O momento solene do julgamento é a audiência de discussão e julgamento, caracterizada por ser o momento mais solene e contraditório, onde se produz toda a prova e se manifestam intensamente os princípios relativos à prova, sendo um momento probatório contraditório, nos termos do artigo 327.º do CPP. Nesse contexto, também se aplica o princípio da publicidade, que determina que todas as audiências em Portugal são públicas, admitindo-se algumas restrições conforme os artigos 321.º e 87.º do CPP. A audiência de julgamento desdobra-se em três tipos de atos:
- Os atos introdutórios, regulados pelos artigos 329.º a 339.º do CPP, que incluem o controlo das presenças e ausências das pessoas que devem participar, o saneamento do processo para verificar a regularidade da instância e as exposições introdutórias, que, embora prescindíveis, têm utilidade em processos complexos.

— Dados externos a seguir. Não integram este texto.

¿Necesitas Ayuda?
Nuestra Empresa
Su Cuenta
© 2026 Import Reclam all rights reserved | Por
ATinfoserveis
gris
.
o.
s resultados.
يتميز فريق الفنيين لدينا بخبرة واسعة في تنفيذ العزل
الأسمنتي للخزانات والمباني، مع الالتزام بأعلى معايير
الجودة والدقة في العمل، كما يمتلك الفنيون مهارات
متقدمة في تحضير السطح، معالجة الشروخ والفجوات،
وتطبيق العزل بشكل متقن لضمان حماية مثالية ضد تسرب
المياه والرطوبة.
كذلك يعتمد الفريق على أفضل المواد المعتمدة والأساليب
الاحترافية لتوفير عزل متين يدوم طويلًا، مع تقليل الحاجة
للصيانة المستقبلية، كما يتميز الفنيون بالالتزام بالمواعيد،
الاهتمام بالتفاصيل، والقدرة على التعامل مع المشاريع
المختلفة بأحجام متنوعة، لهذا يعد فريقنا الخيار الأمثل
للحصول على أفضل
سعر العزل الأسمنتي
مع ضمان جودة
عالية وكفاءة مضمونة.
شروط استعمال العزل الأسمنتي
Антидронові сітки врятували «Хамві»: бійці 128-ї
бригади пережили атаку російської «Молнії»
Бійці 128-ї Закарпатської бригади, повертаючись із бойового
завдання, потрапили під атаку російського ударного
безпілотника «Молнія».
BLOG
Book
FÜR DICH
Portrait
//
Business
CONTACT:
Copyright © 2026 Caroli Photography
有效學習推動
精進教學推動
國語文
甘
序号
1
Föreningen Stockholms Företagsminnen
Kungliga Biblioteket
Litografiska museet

- Os atos de produção de prova, regulados pelos artigos 340.º a 357.º do CPP, são orientados por princípios como o da verdade material, que confere ao tribunal poderes de investigação oficiosa, e o da celeridade, que busca economia processual. A produção da prova segue uma ordem prevista no artigo 341.º do CPP, iniciando-se pelas declarações do arguido, que tem direito ao silêncio e à confissão, podendo esta ser integral ou parcial, com ou sem reservas, conforme o artigo 344.º do CPP. Havendo mais de um arguido, as declarações de um contra outro só têm valor probatório se submetidas ao contraditório, nos termos do artigo 345.º do CPP.

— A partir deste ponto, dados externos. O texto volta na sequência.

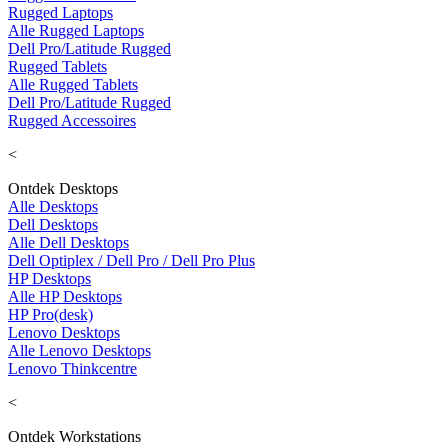
Rugged Laptops
Alle Rugged Laptops
Dell Pro/Latitude Rugged
Rugged Tablets
Alle Rugged Tablets
Dell Pro/Latitude Rugged
Rugged Accessoires
<
Ontdek Desktops
Alle Desktops
Dell Desktops
Alle Dell Desktops
Dell Optiplex / Dell Pro / Dell Pro Plus
HP Desktops
Alle HP Desktops
HP Pro(desk)
Lenovo Desktops
Alle Lenovo Desktops
Lenovo Thinkcentre
<
Ontdek Workstations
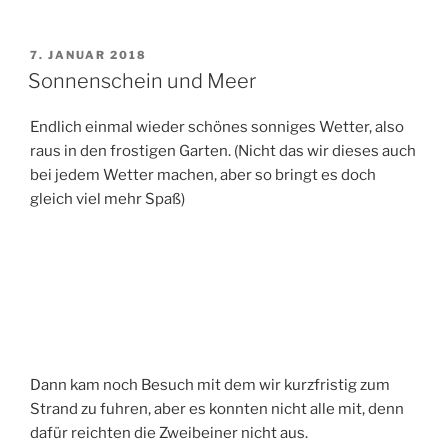
VERÖFFENTLICHT
7. JANUAR 2018
AM
Sonnenschein und Meer
Endlich einmal wieder schönes sonniges Wetter, also
raus in den frostigen Garten. (Nicht das wir dieses auch
bei jedem Wetter machen, aber so bringt es doch
gleich viel mehr Spaß)
Dann kam noch Besuch mit dem wir kurzfristig zum
Strand zu fuhren, aber es konnten nicht alle mit, denn
dafür reichten die Zweibeiner nicht aus.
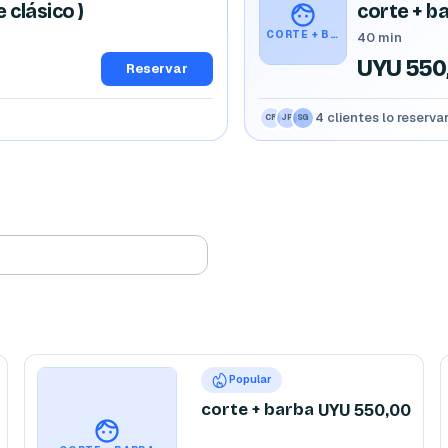
 clásico )
corte + b
CORTE + BARBA
40 min
UYU 550
Reservar
4 clientes lo reserv
CR
JP
SG
Popular
corte + barba
UYU 550,00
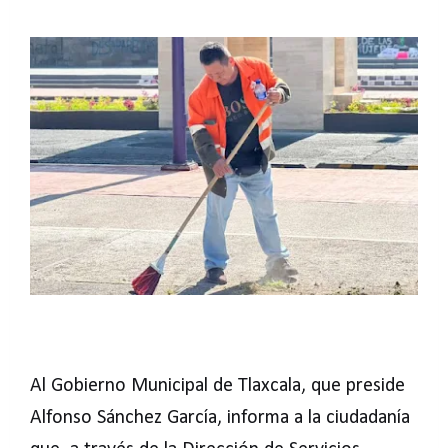
Al Gobierno Municipal de Tlaxcala, que preside
Alfonso Sánchez García, informa a la ciudadanía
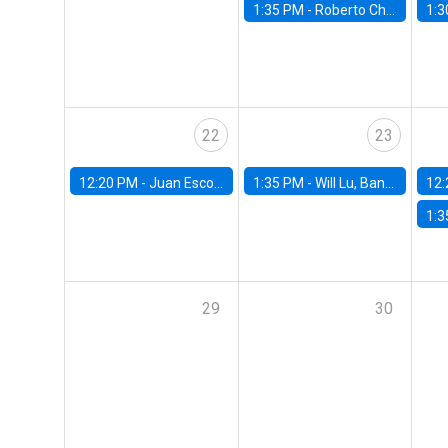
1:35 PM -
Roberto Chang, Rutgers University
1:3
22
23
12:20 PM -
Juan Escobar, Universidad de Chile
1:35 PM -
Will Lu, Banco Central de Chile
12:
1:3
29
30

As declarações de outros intervenientes, como assistentes e partes civis, bem como o interrogatório e contrainterrogatório de testemunhas, seguem as disposições dos artigos 346.º a 348.º do CPP, sendo o princípio da imediação fundamental, pois determina que apenas as provas produzidas ou examinadas em audiência têm validade, com exceções previstas nos artigos 356.º e 357.º do CPP. Os atos finais da audiência, regulados pelos artigos 360.º e 361.º do CPP, incluem as alegações orais, onde são apresentadas as conclusões de fato e de direito das provas produzidas, e as últimas declarações do arguido, completando o procedimento da audiência.

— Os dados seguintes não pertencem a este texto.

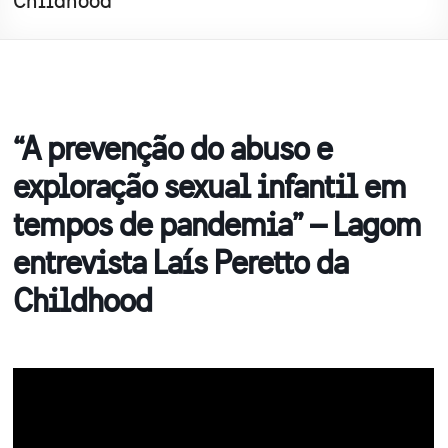
Childhood
“A prevenção do abuso e
exploração sexual infantil em
tempos de pandemia” – Lagom
entrevista Laís Peretto da
Childhood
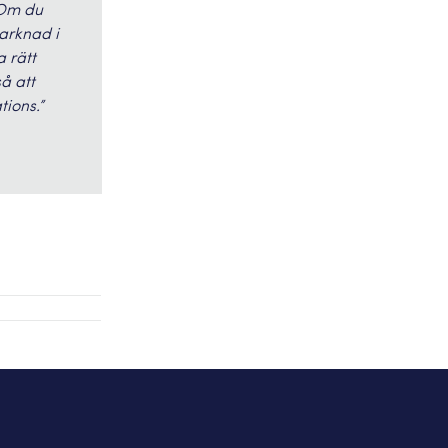
 Om du
marknad i
 rätt
å att
ions.”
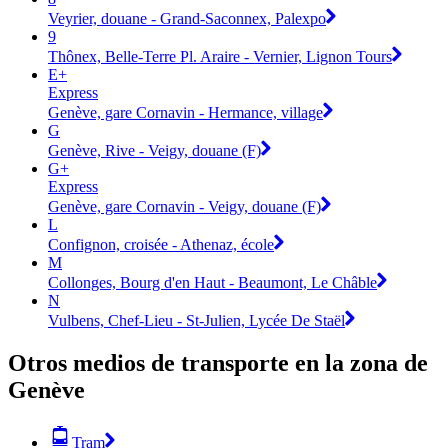
Veyrier, douane - Grand-Saconnex, Palexpo
9
Thônex, Belle-Terre Pl. Araire - Vernier, Lignon Tours
E+
Express
Genève, gare Cornavin - Hermance, village
G
Genève, Rive - Veigy, douane (F)
G+
Express
Genève, gare Cornavin - Veigy, douane (F)
L
Confignon, croisée - Athenaz, école
M
Collonges, Bourg d'en Haut - Beaumont, Le Châble
N
Vulbens, Chef-Lieu - St-Julien, Lycée De Staël
Otros medios de transporte en la zona de
Genève
Tram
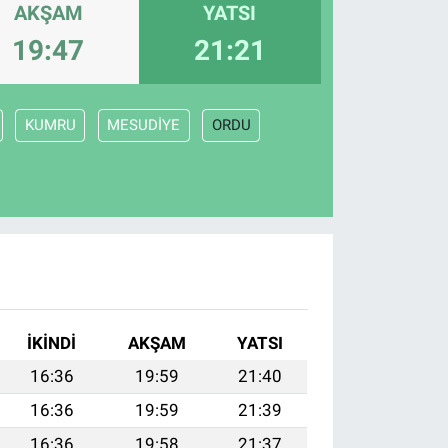
AKŞAM
YATSI
19:47
21:21
KUMRU
MESUDİYE
ORDU
İKINDI
AKŞAM
YATSI
16:36
19:59
21:40
16:36
19:59
21:39
16:36
19:58
21:37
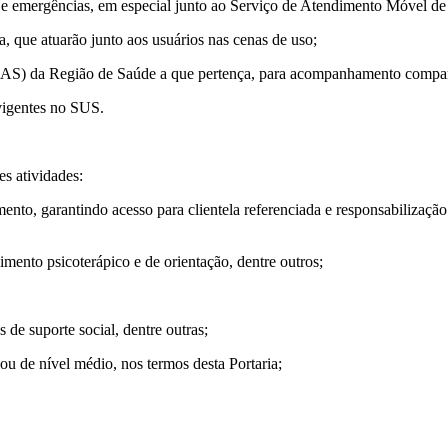
as e emergências, em especial junto ao Serviço de Atendimento Móvel 
, que atuarão junto aos usuários nas cenas de uso;
UAS) da Região de Saúde a que pertença, para acompanhamento compart
 vigentes no SUS.
s atividades:
amento, garantindo acesso para clientela referenciada e responsabilização
imento psicoterápico e de orientação, dentre outros;
 de suporte social, dentre outras;
o ou de nível médio, nos termos desta Portaria;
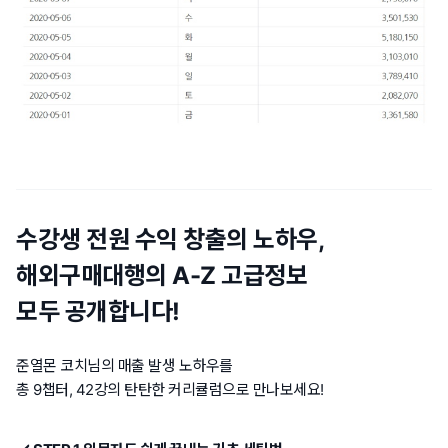
수강생 전원 수익 창출의 노하우,
해외구매대행의 A-Z 고급정보
모두 공개합니다!
준열몬 코치님의 매출 발생 노하우를
총 9챕터, 42강의 탄탄한 커리큘럼으로 만나보세요!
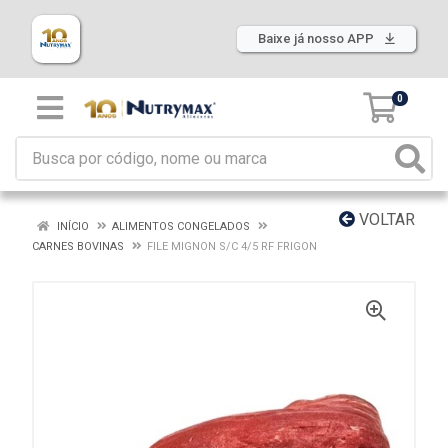
Baixe já nosso APP
0
VOLTAR
INÍCIO
ALIMENTOS CONGELADOS
CARNES BOVINAS
FILE MIGNON S/C 4/5 RF FRIGON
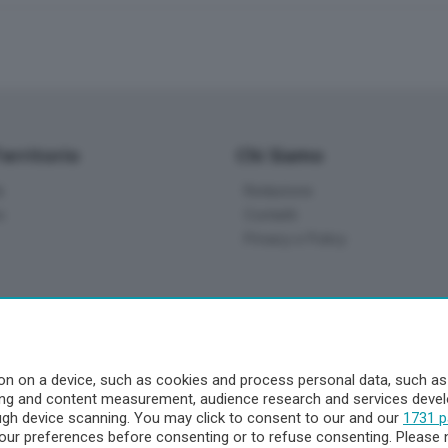
Territorio
Chi Siamo
à
Redazione
o
Contatti
Privacy e Policy
a
- Territorio
n on a device, such as cookies and process personal data, such as u
ising and content measurement, audience research and services dev
ttà
ough device scanning. You may click to consent to our and our
1731 p
nna
ur preferences before consenting or to refuse consenting. Please 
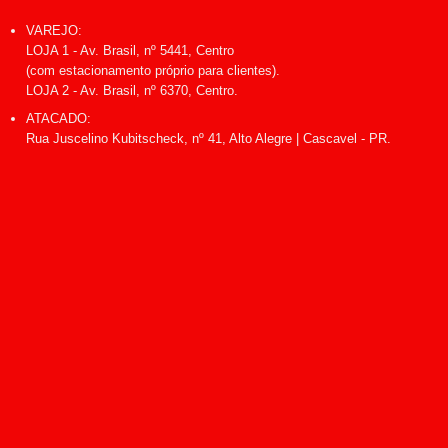
VAREJO:
LOJA 1 - Av. Brasil, nº 5441, Centro
(com estacionamento próprio para clientes).
LOJA 2 - Av. Brasil, nº 6370, Centro.
ATACADO:
Rua Juscelino Kubitscheck, nº 41, Alto Alegre | Cascavel - PR.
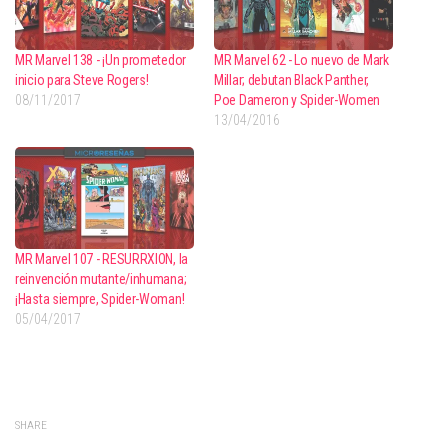
MR Marvel 138 - ¡Un prometedor
MR Marvel 62 - Lo nuevo de Mark
inicio para Steve Rogers!
Millar; debutan Black Panther,
08/11/2017
Poe Dameron y Spider-Women
13/04/2016
MR Marvel 107 - RESURRXION, la
reinvención mutante/inhumana;
¡Hasta siempre, Spider-Woman!
05/04/2017
SHARE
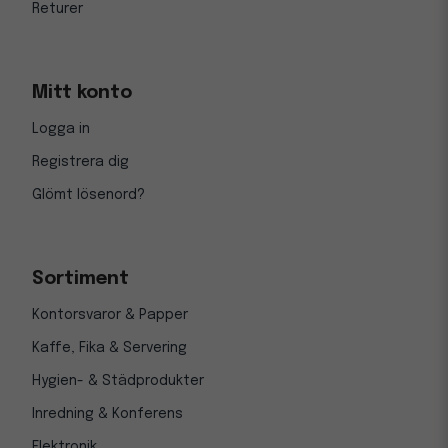
Returer
Mitt konto
Logga in
Registrera dig
Glömt lösenord?
Sortiment
Kontorsvaror & Papper
Kaffe, Fika & Servering
Hygien- & Städprodukter
Inredning & Konferens
Elektronik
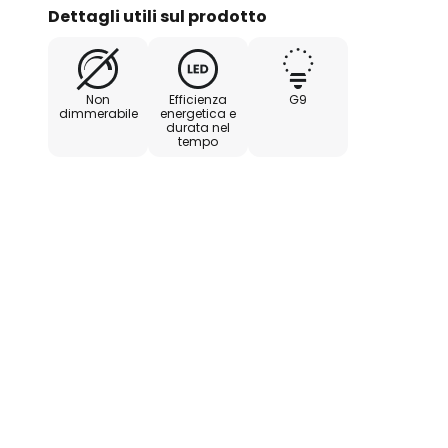
Dettagli utili sul prodotto
Non
Efficienza
G9
dimmerabile
energetica e
durata nel
tempo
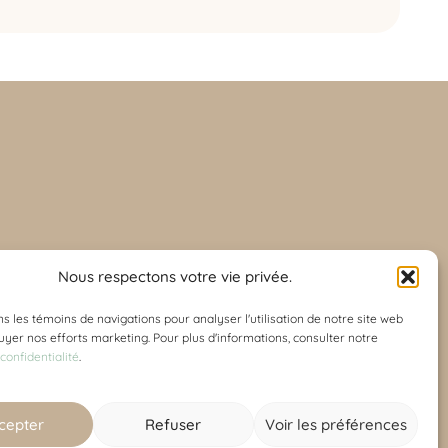
Nous respectons votre vie privée.
ns les témoins de navigations pour analyser l'utilisation de notre site web
an.ca
uyer nos efforts marketing. Pour plus d'informations, consulter notre
 confidentialité
.
cepter
Refuser
Voir les préférences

A Sentença e o Procedimento Decisório
O julgamento em processo penal pode ser realizado por tribunal singular, tribunal coletivo ou tribunal de júri. Quando é o tribunal de júri, a sentença segue a forma de acórdão conforme o artigo 97.º, n.º 2 do CPP. No tribunal coletivo, como envolve várias pessoas na decisão, ocorre um procedimento decisório que inclui discussão, deliberação e votação. No tribunal singular, esse procedimento não se aplica. O mérito da ação implica a resposta a duas questões, uma obrigatória e outra eventual, conforme os artigos 339.º, n.º 4, 368.º e 369.º do CPP. A questão da culpabilidade, prevista no artigo 368.º do CPP, é obrigatória e não se confunde com culpa penal, exigindo a resposta às questões do n.º 2 desse artigo. Caso a resposta seja afirmativa, o tribunal deve decidir a questão da sanção, nos termos do artigo 369.º do CPP. A questão da sanção é eventual, pois só se coloca caso a culpabilidade seja confirmada. Nos tribunais coletivos, o procedimento decisório é dirigido pelo juiz presidente e conta com a participação de todos os juízes, enquanto no tribunal de júri há participação tanto dos juízes quanto do júri, que deliberam e votam sobre todas as questões, incluindo as de direito e de fato. Concluída a deliberação e votação, a sentença é elaborada e assinada por todos os membros do tribunal, conforme o artigo 372.º do CPP. Os requisitos da sentença, conforme o artigo 374.º do CPP, incluem o relatório, que delimita o objeto da decisão; a fundamentação, que é constitucionalmente exigida e deve indicar as provas que sustentam a decisão com um exame crítico das mesmas, explicando por que foram valorizadas para provar determinado fato; e o dispositivo, que é a parte decisória. Nas sentenças condenatórias, previstas no artigo 375.º do CPP, o tribunal deve justificar a pena concreta e reapreciar a situação do arguido. Nas sentenças absolutórias, previstas no artigo 376.º do CPP, ocorre a extinção de qualquer medida de coação.